Janiah Barker

No. 2 – Las Vegas Aces
- Position: Forward
- League: WNBA

Personal information
- Born: November 8, 2003 (age 22) Marietta, Georgia, U.S.
- Listed height: 6 ft 4 in (1.93 m)
- Listed weight: 185 lb (84 kg)

Career information
- High school: Tampa Bay Tech (Tampa, Florida); Montverde Academy (Montverde, Florida);
- College: Texas A&M (2022–2024); UCLA (2024–2025); Tennessee (2025–2026);
- WNBA draft: 2026: 2nd round, 29th overall pick
- Drafted by: Las Vegas Aces

Career highlights
- Big Ten Sixth Player of the Year (2025); SEC All-Freshman Team (2023); McDonald's All-American (2022);
- Stats at Basketball Reference

= Janiah Barker =

American basketball player

Janiah Barker (born November 8, 2003) is an American basketball player for the Las Vegas Aces of the Women's National Basketball Association. She played college basketball for the Tennessee Lady Volunteers, Texas A&M Aggies and UCLA Bruins. She attended Montverde Academy in Montverde, Florida, where she was ranked the number 3 recruit in her class by ESPN. Barker was drafted by the Aces with the 14th pick in the second round (29th overall) of the 2026 WNBA draft.

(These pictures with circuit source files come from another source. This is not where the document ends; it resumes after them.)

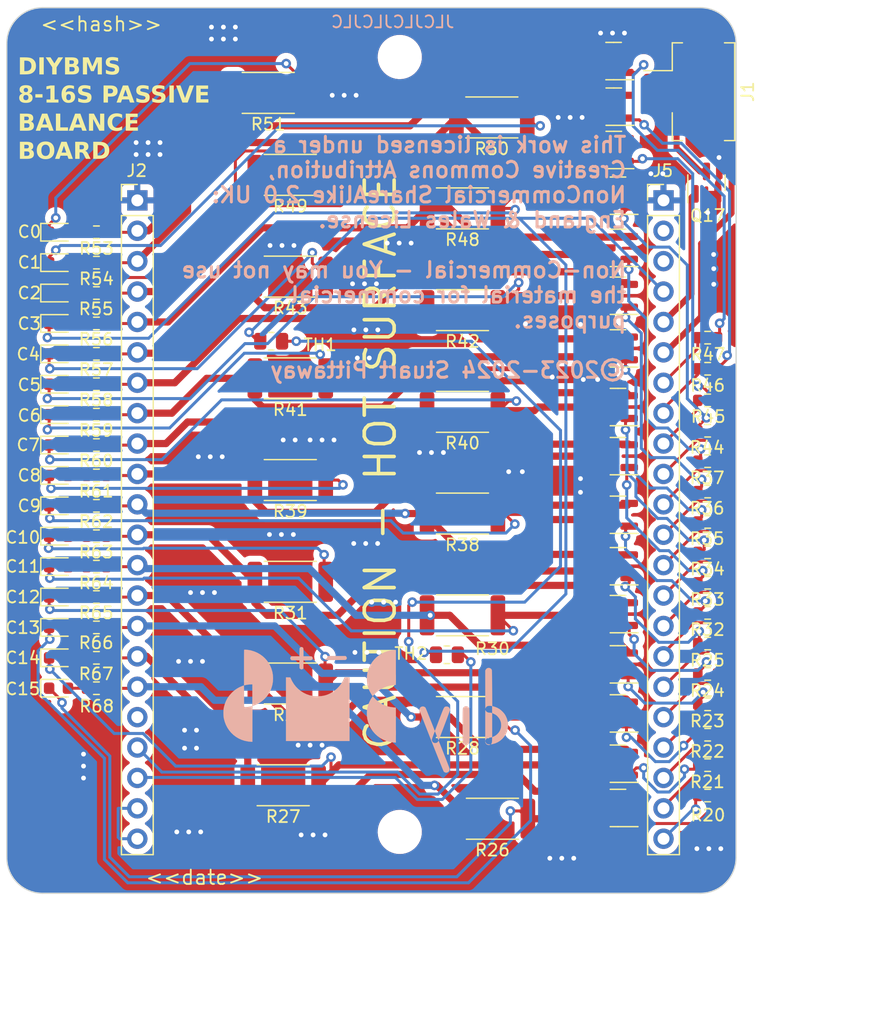
<source format=kicad_pcb>
(kicad_pcb (version 20221018) (generator pcbnew)

  (general
    (thickness 1.6)
  )

  (paper "A4")
  (layers
    (0 "F.Cu" signal)
    (31 "B.Cu" signal)
    (32 "B.Adhes" user "B.Adhesive")
    (33 "F.Adhes" user "F.Adhesive")
    (34 "B.Paste" user)
    (35 "F.Paste" user)
    (36 "B.SilkS" user "B.Silkscreen")
    (37 "F.SilkS" user "F.Silkscreen")
    (38 "B.Mask" user)
    (39 "F.Mask" user)
    (40 "Dwgs.User" user "User.Drawings")
    (41 "Cmts.User" user "User.Comments")
    (42 "Eco1.User" user "User.Eco1")
    (43 "Eco2.User" user "User.Eco2")
    (44 "Edge.Cuts" user)
    (45 "Margin" user)
    (46 "B.CrtYd" user "B.Courtyard")
    (47 "F.CrtYd" user "F.Courtyard")
    (48 "B.Fab" user)
    (49 "F.Fab" user)
    (50 "User.1" user)
    (51 "User.2" user)
    (52 "User.3" user)
    (53 "User.4" user)
    (54 "User.5" user)
    (55 "User.6" user)
    (56 "User.7" user)
    (57 "User.8" user)
    (58 "User.9" user)
  )

  (setup
    (stackup
      (layer "F.SilkS" (type "Top Silk Screen"))
      (layer "F.Paste" (type "Top Solder Paste"))
      (layer "F.Mask" (type "Top Solder Mask") (thickness 0.01))
      (layer "F.Cu" (type "copper") (thickness 0.035))
      (layer "dielectric 1" (type "core") (thickness 1.51) (material "FR4") (epsilon_r 4.5) (loss_tangent 0.02))
      (layer "B.Cu" (type "copper") (thickness 0.035))
      (layer "B.Mask" (type "Bottom Solder Mask") (thickness 0.01))
      (layer "B.Paste" (type "Bottom Solder Paste"))
      (layer "B.SilkS" (type "Bottom Silk Screen"))
      (copper_finish "None")
      (dielectric_constraints no)
    )
    (pad_to_mask_clearance 0)
    (pcbplotparams
      (layerselection 0x00010fc_ffffffff)
      (plot_on_all_layers_selection 0x0000000_00000000)
      (disableapertmacros false)
      (usegerberextensions false)
      (usegerberattributes true)
      (usegerberadvancedattributes true)
      (creategerberjobfile true)
      (dashed_line_dash_ratio 12.000000)
      (dashed_line_gap_ratio 3.000000)
      (svgprecision 4)
      (plotframeref false)
      (viasonmask false)
      (mode 1)
      (useauxorigin false)
      (hpglpennumber 1)
      (hpglpenspeed 20)
      (hpglpendiameter 15.000000)
      (dxfpolygonmode true)
      (dxfimperialunits true)
      (dxfusepcbnewfont true)
      (psnegative false)
      (psa4output false)
      (plotreference true)
      (plotvalue true)
      (plotinvisibletext false)
      (sketchpadsonfab false)
      (subtractmaskfromsilk false)
      (outputformat 1)
      (mirror false)
      (drillshape 1)
      (scaleselection 1)
      (outputdirectory "")
    )
  )

  (net 0 "")
  (net 1 "Net-(C0-K)")
  (net 2 "Net-(C0-A)")
  (net 3 "Net-(C1-K)")
  (net 4 "Net-(C1-A)")
  (net 5 "Net-(C2-K)")
  (net 6 "Net-(C2-A)")
  (net 7 "Net-(C3-K)")
  (net 8 "Net-(C3-A)")
  (net 9 "Net-(C4-K)")
  (net 10 "Net-(C4-A)")
  (net 11 "Net-(C5-K)")
  (net 12 "Net-(C5-A)")
  (net 13 "Net-(C6-K)")
  (net 14 "Net-(C6-A)")
  (net 15 "Net-(C7-K)")
  (net 16 "Net-(C7-A)")
  (net 17 "Net-(C8-K)")
  (net 18 "Net-(C8-A)")
  (net 19 "Net-(C9-K)")
  (net 20 "Net-(C9-A)")
  (net 21 "Net-(C10-K)")
  (net 22 "Net-(C10-A)")
  (net 23 "Net-(C11-K)")
  (net 24 "Net-(C11-A)")
  (net 25 "Net-(C12-K)")
  (net 26 "Net-(C12-A)")
  (net 27 "Net-(C13-K)")
  (net 28 "Net-(C13-A)")
  (net 29 "Net-(C14-K)")
  (net 30 "Net-(C14-A)")
  (net 31 "Net-(C15-K)")
  (net 32 "Net-(C15-A)")
  (net 33 "STEP_DOWN_V")
  (net 34 "Net-(J1-Pin_2)")
  (net 35 "GND")
  (net 36 "CV1")
  (net 37 "CV2")
  (net 38 "CV3")
  (net 39 "CV4")
  (net 40 "CV5")
  (net 41 "CV6")
  (net 42 "CV7")
  (net 43 "CV8")
  (net 44 "CV9")
  (net 45 "CV10")
  (net 46 "CV11")
  (net 47 "CV12")
  (net 48 "CV13")
  (net 49 "CV14")
  (net 50 "CV15")
  (net 51 "CV16")
  (net 52 "unconnected-(J2-Pin_18-Pad18)")
  (net 53 "T1")
  (net 54 "T2")
  (net 55 "+3.3V")
  (net 56 "unconnected-(J5-Pin_2-Pad2)")
  (net 57 "unconnected-(J5-Pin_3-Pad3)")
  (net 58 "TH_ENABLE")
  (net 59 "FAN")
  (net 60 "BA1")
  (net 61 "BA2")
  (net 62 "BA3")
  (net 63 "BA4")
  (net 64 "BA5")
  (net 65 "BA6")
  (net 66 "BA7")
  (net 67 "BA8")
  (net 68 "BA9")
  (net 69 "BA10")
  (net 70 "BA11")
  (net 71 "BA12")
  (net 72 "BA13")
  (net 73 "BA14")
  (net 74 "BA15")
  (net 75 "BA16")
  (net 76 "Net-(Q1-G)")
  (net 77 "Net-(Q2-G)")
  (net 78 "Net-(Q3-G)")
  (net 79 "Net-(Q4-G)")
  (net 80 "Net-(Q5-G)")
  (net 81 "Net-(Q6-G)")
  (net 82 "Net-(Q7-G)")
  (net 83 "Net-(Q8-G)")
  (net 84 "Net-(Q9-G)")
  (net 85 "Net-(Q10-G)")
  (net 86 "Net-(Q11-G)")
  (net 87 "Net-(Q12-G)")
  (net 88 "Net-(Q13-G)")
  (net 89 "Net-(Q14-G)")
  (net 90 "Net-(Q15-G)")
  (net 91 "Net-(Q16-G)")

  (footprint "Resistor_SMD:R_2512_6332Metric" (layer "F.Cu") (at 180.49375 113.4 180))

  (footprint "Resistor_SMD:R_2512_6332Metric" (layer "F.Cu") (at 166.09375 127.6 180))

  (footprint "Package_TO_SOT_SMD:SOT-23" (layer "F.Cu") (at 193.5 99.6 180))

  (footprint "Connector_PinHeader_2.54mm:PinHeader_1x22_P2.54mm_Vertical" (layer "F.Cu") (at 197.3072 87.23))

  (footprint "Resistor_SMD:R_0603_1608Metric" (layer "F.Cu") (at 149.8801 120.3724 180))

  (footprint "LED_SMD:LED_0603_1608Metric" (layer "F.Cu") (at 146.710325 115.2924))

  (footprint "Package_TO_SOT_SMD:SOT-23" (layer "F.Cu") (at 193.5 130.1 180))

  (footprint "Resistor_SMD:R_2512_6332Metric" (layer "F.Cu") (at 180.49375 121.9 180))

  (footprint "Resistor_SMD:R_2512_6332Metric" (layer "F.Cu") (at 166.09375 93.6 180))

  (footprint "Package_TO_SOT_SMD:SOT-23" (layer "F.Cu") (at 200.9 85.75 90))

  (footprint "LED_SMD:LED_0603_1608Metric" (layer "F.Cu") (at 146.710325 127.9924))

  (footprint "Resistor_SMD:R_2512_6332Metric" (layer "F.Cu") (at 166.09375 119.1 180))

  (footprint "Resistor_SMD:R_0603_1608Metric" (layer "F.Cu") (at 149.8801 115.2924 180))

  (footprint "Resistor_SMD:R_0603_1608Metric" (layer "F.Cu") (at 201 109.02 180))

  (footprint "Resistor_SMD:R_0603_1608Metric" (layer "F.Cu") (at 149.8801 125.4524 180))

  (footprint "Resistor_SMD:R_0603_1608Metric" (layer "F.Cu") (at 201 134.42 180))

  (footprint "LED_SMD:LED_0603_1608Metric" (layer "F.Cu") (at 146.710325 120.3724))

  (footprint "Resistor_SMD:R_2512_6332Metric" (layer "F.Cu") (at 180.49375 104.9 180))

  (footprint "Resistor_SMD:R_2512_6332Metric" (layer "F.Cu") (at 180.49375 130.4 180))

  (footprint "Resistor_SMD:R_0603_1608Metric" (layer "F.Cu") (at 201 103.94))

  (footprint "Resistor_SMD:R_2512_6332Metric" (layer "F.Cu") (at 180.49375 87.9 180))

  (footprint "Resistor_SMD:R_2512_6332Metric" (layer "F.Cu") (at 166.09375 102.1 180))

  (footprint "Resistor_SMD:R_0603_1608Metric" (layer "F.Cu") (at 201 121.7 180))

  (footprint "LED_SMD:LED_0603_1608Metric" (layer "F.Cu") (at 146.710325 110.2124))

  (footprint "Package_TO_SOT_SMD:SOT-23" (layer "F.Cu") (at 193.5 117.8 180))

  (footprint "LED_SMD:LED_0603_1608Metric" (layer "F.Cu") (at 146.710325 92.4324))

  (footprint "Resistor_SMD:R_0603_1608Metric" (layer "F.Cu") (at 201 131.88 180))

  (footprint "LED_SMD:LED_0603_1608Metric" (layer "F.Cu") (at 146.710325 122.9124))

  (footprint "Package_TO_SOT_SMD:SOT-23" (layer "F.Cu") (at 193.5 134.3 180))

  (footprint "Resistor_SMD:R_2512_6332Metric" (layer "F.Cu") (at 166.09375 85.1 180))

  (footprint "MountingHole:MountingHole_3.2mm_M3" (layer "F.Cu") (at 175.25 140))

  (footprint "Resistor_SMD:R_2512_6332Metric" (layer "F.Cu") (at 164.25 78.25 180))

  (footprint "Resistor_SMD:R_0603_1608Metric" (layer "F.Cu") (at 149.8801 105.1324 180))

  (footprint "Resistor_SMD:R_0603_1608Metric" (layer "F.Cu") (at 201 136.96))

  (footprint "Resistor_SMD:R_0603_1608Metric" (layer "F.Cu") (at 201 106.48 180))

  (footprint "Resistor_SMD:R_0603_1608Metric" (layer "F.Cu") (at 149.8801 97.5124 180))

  (footprint "Package_TO_SOT_SMD:SOT-23" (layer "F.Cu") (at 193.5 86.839999 180))

  (footprint "Package_TO_SOT_SMD:SOT-23" (layer "F.Cu") (at 193.5 138 180))

  (footprint "LED_SMD:LED_0603_1608Metric" (layer "F.Cu") (at 146.710325 107.6724))

  (footprint "Package_TO_SOT_SMD:SOT-23" (layer "F.Cu") (at 193.5 113.5 180))

  (footprint "LED_SMD:LED_0603_1608Metric" (layer "F.Cu") (at 146.710325 89.8924))

  (footprint "Resistor_SMD:R_0603_1608Metric" (layer "F.Cu") (at 201 111.56 180))

  (footprint "LED_SMD:LED_0603_1608Metric" (layer "F.Cu") (at 146.710325 112.7524))

  (footprint "LED_SMD:LED_0603_1608Metric" (layer "F.Cu") (at 146.710325 125.4524))

  (footprint "Resistor_SMD:R_0603_1608Metric" (layer "F.Cu") (at 201 129.34 180))

  (footprint "Package_TO_SOT_SMD:SOT-23" (layer "F.Cu") (at 193.5 126 180))

  (footprint "LED_SMD:LED_0603_1608Metric" (layer "F.Cu") (at 146.710325 102.5924))

  (footprint "Resistor_SMD:R_0603_1608Metric" (layer "F.Cu") (at 149.8801 102.5924 180))

  (footprint "Resistor_SMD:R_0603_1608Metric" (layer "F.Cu") (at 201 101.3))

  (footprint "Resistor_SMD:R_0805_2012Metric" (layer "F.Cu") (at 164.49375 99))

  (footprint "Package_TO_SOT_SMD:SOT-23" (layer "F.Cu") (at 193.5 104.5 180))

  (footprint "LED_SMD:LED_0603_1608Metric" (layer "F.Cu") (at 146.710325 117.8324))

  (footprint "Resistor_SMD:R_2512_6332Metric" (layer "F.Cu")
    (tstamp 95900a95-9eb9-43ba-9354-65f4b2f2cfc2)
    (at 182.95 80.3 180)
    (descr "Resistor SMD 2512 (6332 Metric), square (rectangular) end terminal, IPC_7351 nominal, (Body size source: IPC-SM-782 page 72, https://www.pcb-3d.com/wordpress/wp-content/uploads/ipc-sm-782a_amendment_1_and_2.pdf), generated with kicad-footprint-generator")
    (tags "resistor")
    (property "LCSCStockCode" "C175426")
    (property "PartNumber" "CRH2512J18R0E04Z")
    (property "Sheetfile" "PassiveBalancer.kicad_sch")
    (property "Sheetname" "PassiveBalancer")
    (property "ki_description" "Resistor")
    (property "ki_keywords" "R res resistor")
    (path "/e38d4073-7fb2-4ea9-9cd6-91b42fbb7c15/4cec9414-2abc-43b1-97bc-aec06655d0da")
    (attr smd)
    (fp_text reference "R50" (at 0 -2.62) (layer "F.SilkS")
        (effects (font (size 1 1) (thickness 0.15)))
      (tstamp 127aefb4-e3bd-4c8d-b0a6-af2541710755)
    )
    (fp_text value "18R 2W" (at 0 2.62) (layer "F.Fab")
        (effects (font (size 1 1) (thickness 0.15)))
      (tstamp 8d90a179-4096-44be-bf84-b494471bbe52)
    )
    (fp_text user "${REFERENCE}" (at 0 0) (layer "F.Fab")
        (effects (font (size 1 1) (thickness 0.15)))
      (tstamp 7b9e2531-d192-4f27-a249-ca6db5c883af)
    )
    (fp_line (start -2.177064 -1.71) (end 2.177064 -1.71)
      (stroke (width 0.12) (type solid)) (layer "F.SilkS") (tstamp ecd44c3d-e
... [883372 chars truncated]
</source>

==Early life and high school career==
Barker was born in Marietta, Georgia but grew up in Tampa, Florida. Barker started her high school career Tampa Bay Technical High School in Tampa, Florida before transferring to Montverde Academy her senior year. As a freshman in 2018–19, Barker helped Tampa Bay Technical High School team to a 24–3 record and a state title. Barker led Montverde Academy (Tampa, Florida) to its first-ever GEICO High School National Championship in 2022. Barker scored eight points and grabbed a game-high 12 rebounds in the national championship game. Barker averaged 17.6 points and 8.9 rebounds during her senior campaign, while shooting 50% from the field and 35% from deep. In her senior year Barker was named in the Women's Basketball Coaches Association high school All-American team. She also played in both the McDonald's All-American Game and Jordan Brand Classic.

===Recruiting===
Barker was considered a five-star recruit and was ranked third in the 2022 class by ESPN. Barker committed to playing college basketball for Texas A&M Aggies over offers from Georgia Lady Bulldogs, becoming the highest ranked recruit in program history.

== College career ==
In her freshman season at Texas A&M, Barker started seven games for the Aggies, averaging 22.8 minutes a game. She put up a career-high 24 points against Georgia, shooting 10-of-11 (90.9%) from the field in 20 minutes of action after missing the previous 10 games due to injury. As a freshman, Barker averaged 12.7 points and 5.9 rebounds per match. In her sophomore season, Barker recorded eight double-doubles, averaging 12.2 points and 7.6 rebounds in 30 games played as a sophomore. Barker was named to the Winter SEC Academic Honor Roll and was on the 2023 Katrina McClain Award watchlist. For her junior season, Barker transferred to UCLA. After being on a Final Four team at UCLA, Janiah Barker, Londynn Jones, and the entire previous UCLA freshman class entered the transfer portal. Janiah went to the University of Tennessee, which had a poor 16-14 season record.

==National team career==
Barker won a gold medal with the United States under-16 national team at the 2019 FIBA Under-16 Americas Championship in Chile. Barker played for the senior national team at the 2023 FIBA AmeriCup in Mexico, helping her team win a silver medal. Barker was also a part of the team than won the gold medal at the 2021 FIBA 3x3 U18 World Cup.

==Career statistics==

===College===

| Year | Team | GP | GS | MPG | FG% | 3P% | FT% | RPG | APG | SPG | BPG | TO | PPG |
| 2022–23 | Texas A&M | 19 | 7 | 22.7 | 45.6 | 40.7 | 58.1 | 5.9 | 0.5 | 1.1 | 1.0 | 2.5 | 12.7 |
| 2023–24 | Texas A&M | 30 | 27 | 26.5 | 47.9 | 34.3 | 63.0 | 7.6 | 1.4 | 1.3 | 0.7 | 2.7 | 12.2 |
| 2024–25 | UCLA | 36 | 3 | 17.5 | 46.5 | 18.2 | 65.3 | 6.0 | 1.4 | 0.6 | 0.5 | 2.3 | 7.4 |
| 2025–26 | Tennessee | 27 | 21 | 23.9 | 46.5 | 36.5 | 73.0 | 6.6 | 1.2 | 1.1 | 0.9 | 2.6 | 14.3 |
| Career |  | 112 | 58 | 22.3 | 46.8 | 33.8 | 65.3 | 6.5 | 1.2 | 1.0 | 0.7 | 2.5 | 11.2 |
Statistics retrieved from Sports-Reference.